Many readers of this blog know about the Content Translation initiative. This project, developed by the Language Engineering team of the Wikimedia Foundation, brings together machine translation and rich text editing to provide a quick method to create Wikipedia articles by translating them from another language.
Content Translation uses Apertium as its machine translation back-end. Apertium is a freely licensed open source project and was our first choice for this stage of development. The first version of Content Translation focused on the Spanish-Catalan language pair, and one of the reasons for this choice was the maturity of Apertium’s machine translation for those languages.
However, with growing needs to support more language pairs in the newer versions of Content Translation, it became essential that the machine translation continue to be reliable, and that the back-end be stable and up-to-date. To ensure this stability, we needed to use the latest updates released by the Apertium upstream project maintainers, and we needed to use Apertium as a separate service. Prior to this set-up, the Apertium service was being provided from within the Content Translation server (cxserver).
The Content Translation tool is currently hosted on Wikimedia’s beta servers. To set up the independent Apertium service, it was important to use the latest released stable packages from Apertium, but they were not available for the current versions of Ubuntu and Debian. This became a significant blocker, because use of third party package repositories is not recommended for Wikimedia’s server environments.
After discussion with Wikimedia’s Operations team and Apertium project maintainers, it was decided that the Apertium packages would be built for the Wikimedia repository. In addition to the Apertium base packages, individual packages for supporting the language pairs and other service packages were built, tested and included in the Wikimedia repository. Alexandros Kosiaris (from the Wikimedia Operations team), reviewed and merged these packages and the patches for their inclusion in the repository. The Apertium service was then puppetized for easy configuration and management on the Wikimedia beta cluster.
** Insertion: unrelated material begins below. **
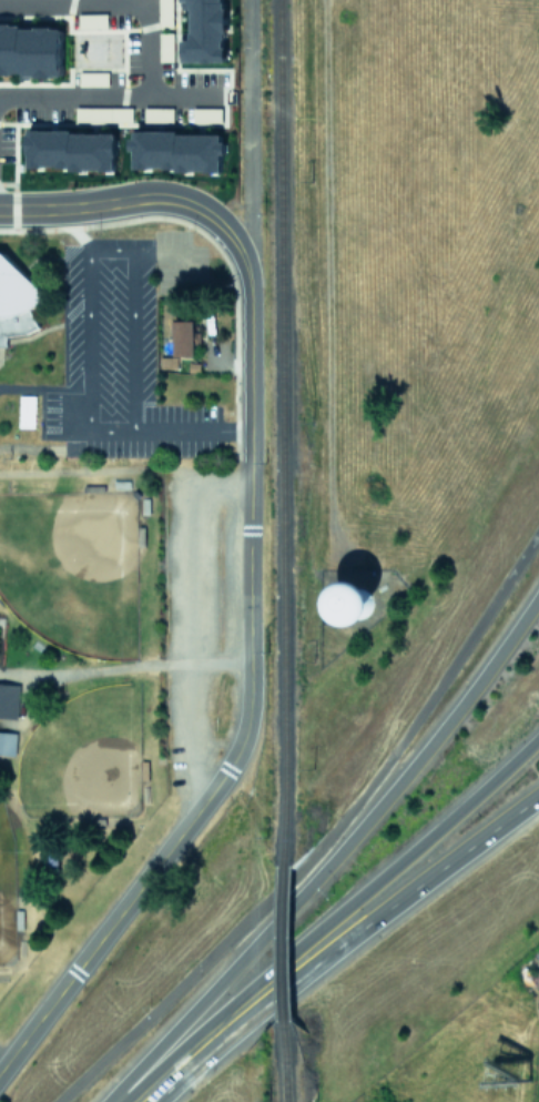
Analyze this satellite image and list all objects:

Meanwhile, to make Apertium more accessible for Ubuntu and Debian users, Kartik Mistry (from the Wikimedia Language Engineering team) also started working closely with the Apertium project maintainers, to make sure that the Debian packages were up-to-date in the main repository. Going forward, once the updated packages are included in Ubuntu’s next Long Term Support (LTS) version, we plan to remove these packages from the internal Wikimedia repository.
The Content Translation tool has since been updated and now supports Catalan, Portuguese and Spanish machine translation, using the updated Apertium service through cxserver. We hope our users will benefit from the faster and more reliable translation experience.
We would like to thank Tino Didriksen, Francis Tyers and Kevin Brubeck Unhammer from the Apertium project, and Alexandros Kosiaris and Antoine Musso from the Wikimedia Operations and Release Engineering teams respectively, for their continued support and guidance.